◆ WORK INSTRUCTIONS ◆
Every line from the top of the records through the one bearing "link in Asaas |" is to be reproduced exactly, and pictures are to be left out.

╭──

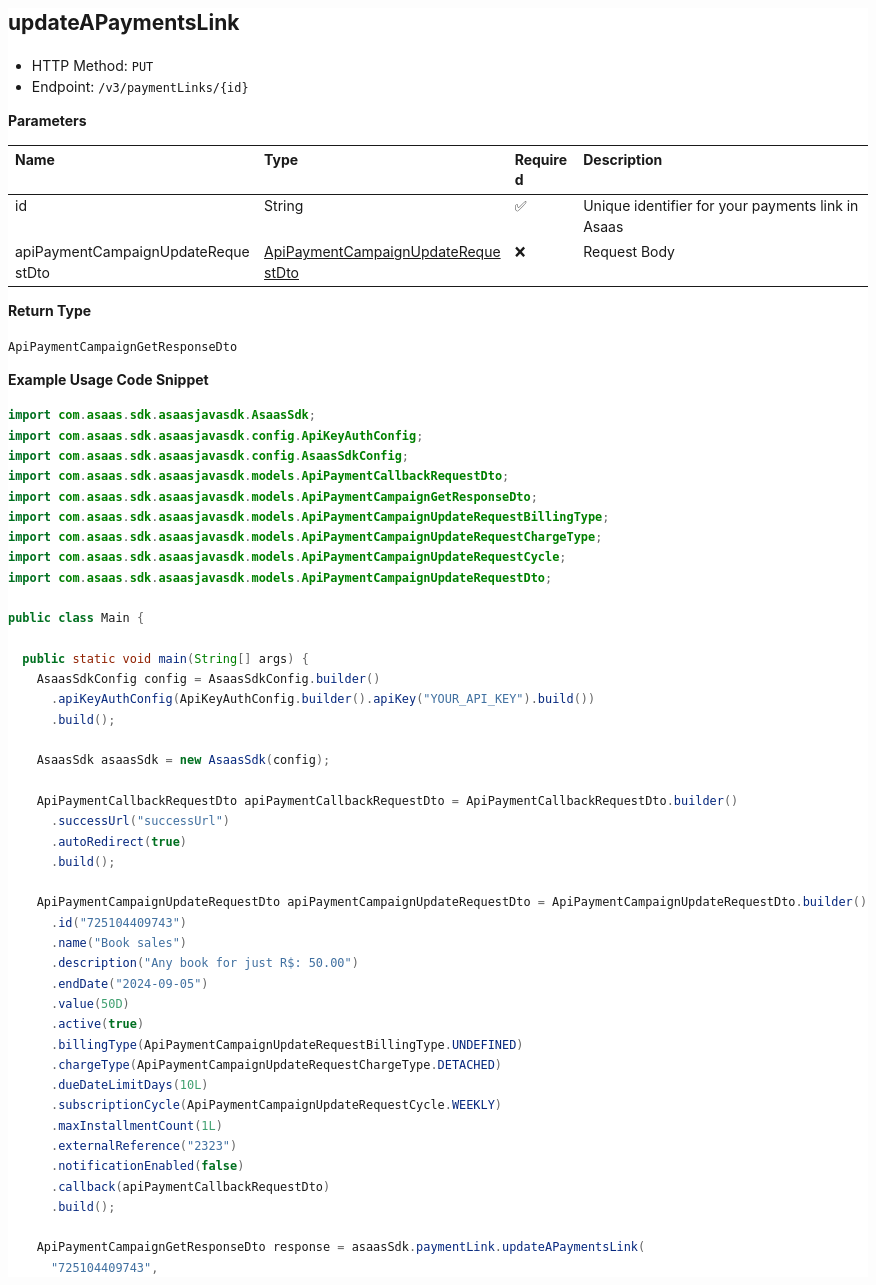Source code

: ## updateAPaymentsLink

- HTTP Method: `PUT`
- Endpoint: `/v3/paymentLinks/{id}`

**Parameters**

| Name                               | Type                                                                                  | Required | Description                                       |
| :--------------------------------- | :------------------------------------------------------------------------------------ | :------- | :------------------------------------------------ |
| id                                 | String                                                                                | ✅       | Unique identifier for your payments link in Asaas |
| apiPaymentCampaignUpdateRequestDto | [ApiPaymentCampaignUpdateRequestDto](../models/ApiPaymentCampaignUpdateRequestDto.md) | ❌       | Request Body                                      |

**Return Type**

`ApiPaymentCampaignGetResponseDto`

**Example Usage Code Snippet**

```java
import com.asaas.sdk.asaasjavasdk.AsaasSdk;
import com.asaas.sdk.asaasjavasdk.config.ApiKeyAuthConfig;
import com.asaas.sdk.asaasjavasdk.config.AsaasSdkConfig;
import com.asaas.sdk.asaasjavasdk.models.ApiPaymentCallbackRequestDto;
import com.asaas.sdk.asaasjavasdk.models.ApiPaymentCampaignGetResponseDto;
import com.asaas.sdk.asaasjavasdk.models.ApiPaymentCampaignUpdateRequestBillingType;
import com.asaas.sdk.asaasjavasdk.models.ApiPaymentCampaignUpdateRequestChargeType;
import com.asaas.sdk.asaasjavasdk.models.ApiPaymentCampaignUpdateRequestCycle;
import com.asaas.sdk.asaasjavasdk.models.ApiPaymentCampaignUpdateRequestDto;

public class Main {

  public static void main(String[] args) {
    AsaasSdkConfig config = AsaasSdkConfig.builder()
      .apiKeyAuthConfig(ApiKeyAuthConfig.builder().apiKey("YOUR_API_KEY").build())
      .build();

    AsaasSdk asaasSdk = new AsaasSdk(config);

    ApiPaymentCallbackRequestDto apiPaymentCallbackRequestDto = ApiPaymentCallbackRequestDto.builder()
      .successUrl("successUrl")
      .autoRedirect(true)
      .build();

    ApiPaymentCampaignUpdateRequestDto apiPaymentCampaignUpdateRequestDto = ApiPaymentCampaignUpdateRequestDto.builder()
      .id("725104409743")
      .name("Book sales")
      .description("Any book for just R$: 50.00")
      .endDate("2024-09-05")
      .value(50D)
      .active(true)
      .billingType(ApiPaymentCampaignUpdateRequestBillingType.UNDEFINED)
      .chargeType(ApiPaymentCampaignUpdateRequestChargeType.DETACHED)
      .dueDateLimitDays(10L)
      .subscriptionCycle(ApiPaymentCampaignUpdateRequestCycle.WEEKLY)
      .maxInstallmentCount(1L)
      .externalReference("2323")
      .notificationEnabled(false)
      .callback(apiPaymentCallbackRequestDto)
      .build();

    ApiPaymentCampaignGetResponseDto response = asaasSdk.paymentLink.updateAPaymentsLink(
      "725104409743",
```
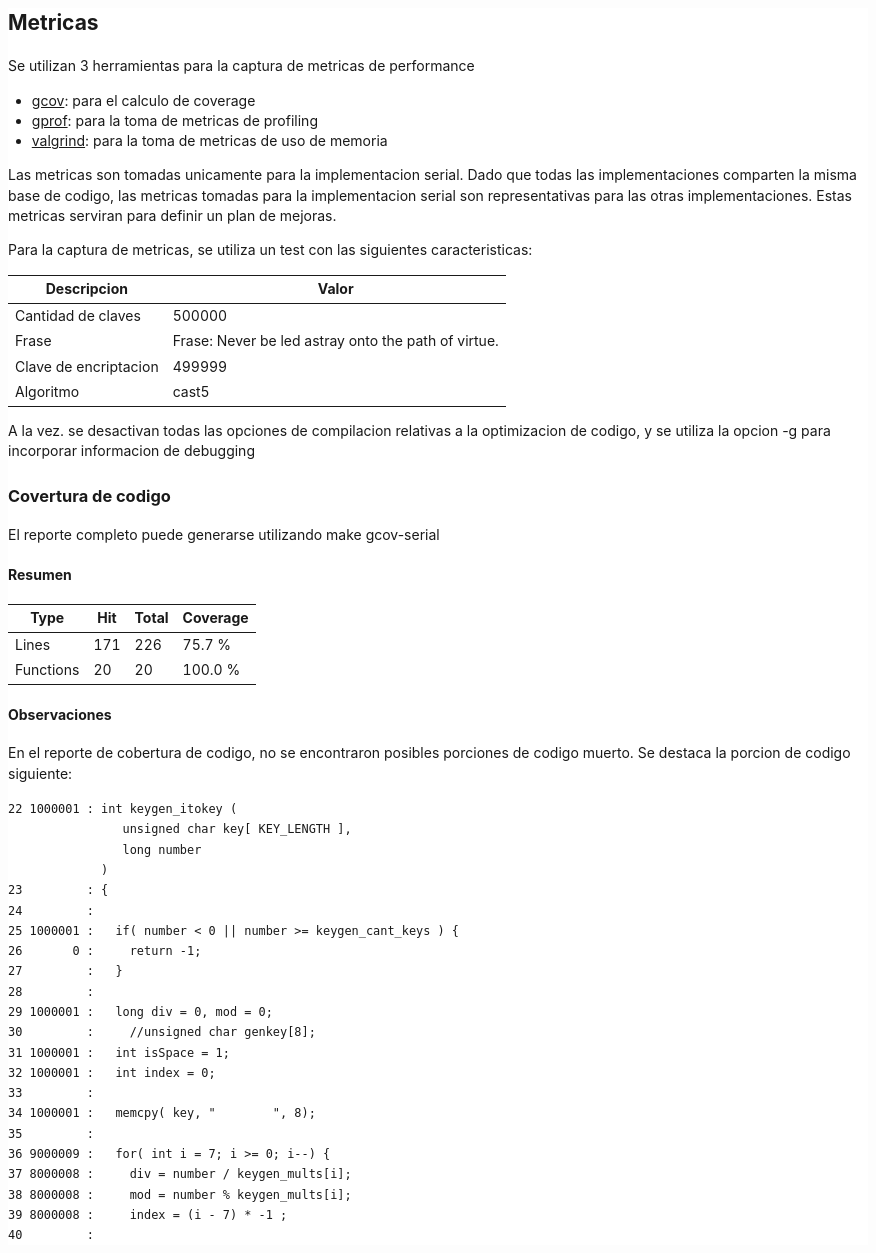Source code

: ## Metricas

Se utilizan 3 herramientas para la captura de metricas de performance

* [gcov](https://gcc.gnu.org/onlinedocs/gcc/Gcov.html): para el calculo de coverage
* [gprof](https://sourceware.org/binutils/docs/gprof/): para la toma de metricas de profiling
* [valgrind](http://valgrind.org/): para la toma de metricas de uso de memoria

Las metricas son tomadas unicamente para la implementacion serial. Dado que todas las implementaciones
comparten la misma base de codigo, las metricas tomadas para la implementacion serial son representativas 
para las otras implementaciones. Estas metricas serviran para definir un plan de mejoras.

Para la captura de metricas, se utiliza un test con las siguientes caracteristicas:


Descripcion  | Valor 
------------ | -----
Cantidad de claves | 500000
Frase | Frase: Never be led astray onto the path of virtue.
Clave de encriptacion | 499999
Algoritmo | cast5

A la vez. se desactivan todas las opciones de compilacion relativas a la optimizacion de codigo, y se 
utiliza la opcion -g para incorporar informacion de debugging

### Covertura de codigo

El reporte completo puede generarse utilizando make gcov-serial

#### Resumen

Type | Hit | Total | Coverage
---- | --- | ----- | --------
Lines |	171 |226 |75.7 %
Functions | 20 | 20 | 100.0 %

#### Observaciones

En el reporte de cobertura de codigo, no se encontraron posibles porciones de codigo muerto.
Se destaca la porcion de codigo siguiente:

```
22 1000001 : int keygen_itokey ( 
                unsigned char key[ KEY_LENGTH ], 
                long number 
             )
23         : {
24         : 
25 1000001 :   if( number < 0 || number >= keygen_cant_keys ) {
26       0 :     return -1;
27         :   }
28         : 
29 1000001 :   long div = 0, mod = 0;
30         :     //unsigned char genkey[8];
31 1000001 :   int isSpace = 1;
32 1000001 :   int index = 0;
33         : 
34 1000001 :   memcpy( key, "        ", 8);
35         : 
36 9000009 :   for( int i = 7; i >= 0; i--) {
37 8000008 :     div = number / keygen_mults[i];
38 8000008 :     mod = number % keygen_mults[i];
39 8000008 :     index = (i - 7) * -1 ;
40         : 
```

╰──

◆ EXERCISE RESPONSE ◆
Source code

: ## updateAPaymentsLink

- HTTP Method: `PUT`
- Endpoint: `/v3/paymentLinks/{id}`

**Parameters**

| Name                               | Type                                                                                  | Required | Description                                       |
| :--------------------------------- | :------------------------------------------------------------------------------------ | :------- | :------------------------------------------------ |
| id                                 | String                                                                                | ✅       | Unique identifier for your payments link in Asaas |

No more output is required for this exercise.